▶ _Task_
Update the Vibrio abstract from "Marine organisms are" through "to mammal pathogens.", putting "shellfish" in place of "molluscs".

▶ _Supplied text_
"""

Marine organisms are facing a dual and cumulative threat, i.e. pathogenic microorganisms reinforced by global warming. Bacteria belonging to the genus Vibrio are one of the most common pathogens in oceans and are responsible for massive death of molluscs. However, despite these ecological and economical concerns, virtually nothing is known about the behaviour of bacterial individuals during infection. Does every single cell of an isogenic pathogen behave the same, or is the bacterial population composed of different sub-populations, behaving differently to divide the labour and conquer its new ecological niche. This “divide and conquer” strategy is the focus of a new field of research in microbiology, but this field remains typically restricted to mammal pathogens. 

Here, the aim was to start unravelling the behaviour of Vibrio harveyi ORM4, a pathogen infecting the abalone, working at the single cell level to account for the phenotypic heterogeneity. The major limiting step was to genetically modify this strain, as the genetic tools typically available for model organisms are not necessarily valid for environmental and marine bacteria. An electroporation protocol was developed to introduce exogenous DNA in various Vibrio strains. Moreover, we constructed bioreporters to follow the expression of genes at the single cell level, targeting relevant virulence genes. Importantly, we could demonstrate for the first time that an isogenic population of V. harvey iis composed of 2 populations with varying expression states of a flagellar promoter. 

This work is a fundamental step to understand the behaviour of marine pathogens, and will deepen our understanding on the extent of microbial phenotypic heterogeneity during microbial infections.

"""

▶ _Supplied material_

"""

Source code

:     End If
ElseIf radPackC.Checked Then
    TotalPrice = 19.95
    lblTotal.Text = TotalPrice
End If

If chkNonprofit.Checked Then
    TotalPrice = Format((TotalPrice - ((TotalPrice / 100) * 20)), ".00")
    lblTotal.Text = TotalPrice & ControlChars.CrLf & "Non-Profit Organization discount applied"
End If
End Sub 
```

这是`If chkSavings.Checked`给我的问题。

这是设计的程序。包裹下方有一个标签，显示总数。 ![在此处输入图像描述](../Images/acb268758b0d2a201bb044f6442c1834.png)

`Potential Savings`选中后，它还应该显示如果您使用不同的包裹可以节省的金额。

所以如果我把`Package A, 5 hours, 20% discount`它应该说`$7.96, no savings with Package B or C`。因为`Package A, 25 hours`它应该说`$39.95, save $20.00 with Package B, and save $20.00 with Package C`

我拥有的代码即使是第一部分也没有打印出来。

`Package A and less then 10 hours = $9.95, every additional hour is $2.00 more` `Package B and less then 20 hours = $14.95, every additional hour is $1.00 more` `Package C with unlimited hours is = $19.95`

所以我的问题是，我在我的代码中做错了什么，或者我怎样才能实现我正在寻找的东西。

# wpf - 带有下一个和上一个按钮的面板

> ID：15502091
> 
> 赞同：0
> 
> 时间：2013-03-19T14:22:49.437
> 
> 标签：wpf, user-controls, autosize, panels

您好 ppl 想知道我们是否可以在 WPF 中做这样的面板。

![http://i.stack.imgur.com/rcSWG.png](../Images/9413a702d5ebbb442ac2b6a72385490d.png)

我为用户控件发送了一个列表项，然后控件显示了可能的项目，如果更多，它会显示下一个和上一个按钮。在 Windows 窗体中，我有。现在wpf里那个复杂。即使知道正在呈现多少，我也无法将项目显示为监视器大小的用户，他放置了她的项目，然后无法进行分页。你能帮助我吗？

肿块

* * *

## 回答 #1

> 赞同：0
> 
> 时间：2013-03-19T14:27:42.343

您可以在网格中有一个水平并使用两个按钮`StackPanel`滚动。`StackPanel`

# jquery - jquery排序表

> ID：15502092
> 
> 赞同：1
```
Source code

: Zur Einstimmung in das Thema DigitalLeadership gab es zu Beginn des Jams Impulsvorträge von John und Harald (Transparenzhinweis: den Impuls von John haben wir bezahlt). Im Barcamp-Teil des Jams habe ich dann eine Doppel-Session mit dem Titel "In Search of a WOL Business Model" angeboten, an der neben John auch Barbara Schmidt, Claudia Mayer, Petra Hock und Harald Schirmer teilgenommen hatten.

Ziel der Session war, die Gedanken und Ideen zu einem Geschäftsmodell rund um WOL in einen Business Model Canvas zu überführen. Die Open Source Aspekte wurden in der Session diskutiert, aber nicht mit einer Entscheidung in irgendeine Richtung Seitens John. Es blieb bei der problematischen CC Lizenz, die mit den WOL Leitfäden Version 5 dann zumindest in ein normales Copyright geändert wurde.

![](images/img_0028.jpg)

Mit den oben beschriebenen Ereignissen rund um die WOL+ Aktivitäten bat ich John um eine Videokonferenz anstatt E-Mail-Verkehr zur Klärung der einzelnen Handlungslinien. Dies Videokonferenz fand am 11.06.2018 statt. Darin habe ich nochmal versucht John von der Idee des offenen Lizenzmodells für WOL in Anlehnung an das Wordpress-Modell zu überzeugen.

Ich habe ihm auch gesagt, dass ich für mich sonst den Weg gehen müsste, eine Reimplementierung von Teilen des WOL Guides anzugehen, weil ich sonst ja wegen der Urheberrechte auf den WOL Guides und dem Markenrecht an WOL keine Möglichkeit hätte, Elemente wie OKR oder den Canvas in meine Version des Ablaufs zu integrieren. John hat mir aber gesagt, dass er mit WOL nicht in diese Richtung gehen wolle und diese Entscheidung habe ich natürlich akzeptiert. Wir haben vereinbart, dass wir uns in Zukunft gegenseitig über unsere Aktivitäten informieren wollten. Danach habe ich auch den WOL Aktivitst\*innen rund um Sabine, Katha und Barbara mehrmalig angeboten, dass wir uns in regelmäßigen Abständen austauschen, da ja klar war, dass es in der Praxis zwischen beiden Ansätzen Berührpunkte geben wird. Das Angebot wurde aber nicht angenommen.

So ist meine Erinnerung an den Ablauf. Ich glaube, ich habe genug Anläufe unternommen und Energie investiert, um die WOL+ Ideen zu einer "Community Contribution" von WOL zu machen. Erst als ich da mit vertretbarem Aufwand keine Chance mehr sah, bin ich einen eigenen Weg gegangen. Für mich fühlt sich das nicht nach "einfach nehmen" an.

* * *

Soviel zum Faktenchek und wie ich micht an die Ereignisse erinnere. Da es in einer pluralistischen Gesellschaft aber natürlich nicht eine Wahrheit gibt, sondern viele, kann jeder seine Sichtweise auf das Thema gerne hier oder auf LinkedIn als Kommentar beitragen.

"""

▶ _Exercise answer_
Marine organisms are facing a dual and cumulative threat, i.e. pathogenic microorganisms reinforced by global warming. Bacteria belonging to the genus Vibrio are one of the most common pathogens in oceans and are responsible for massive death of shellfish. However, despite these ecological and economical concerns, virtually nothing is known about the behaviour of bacterial individuals during infection. Does every single cell of an isogenic pathogen behave the same, or is the bacterial population composed of different sub-populations, behaving differently to divide the labour and conquer its new ecological niche. This “divide and conquer” strategy is the focus of a new field of research in microbiology, but this field remains typically restricted to mammal pathogens.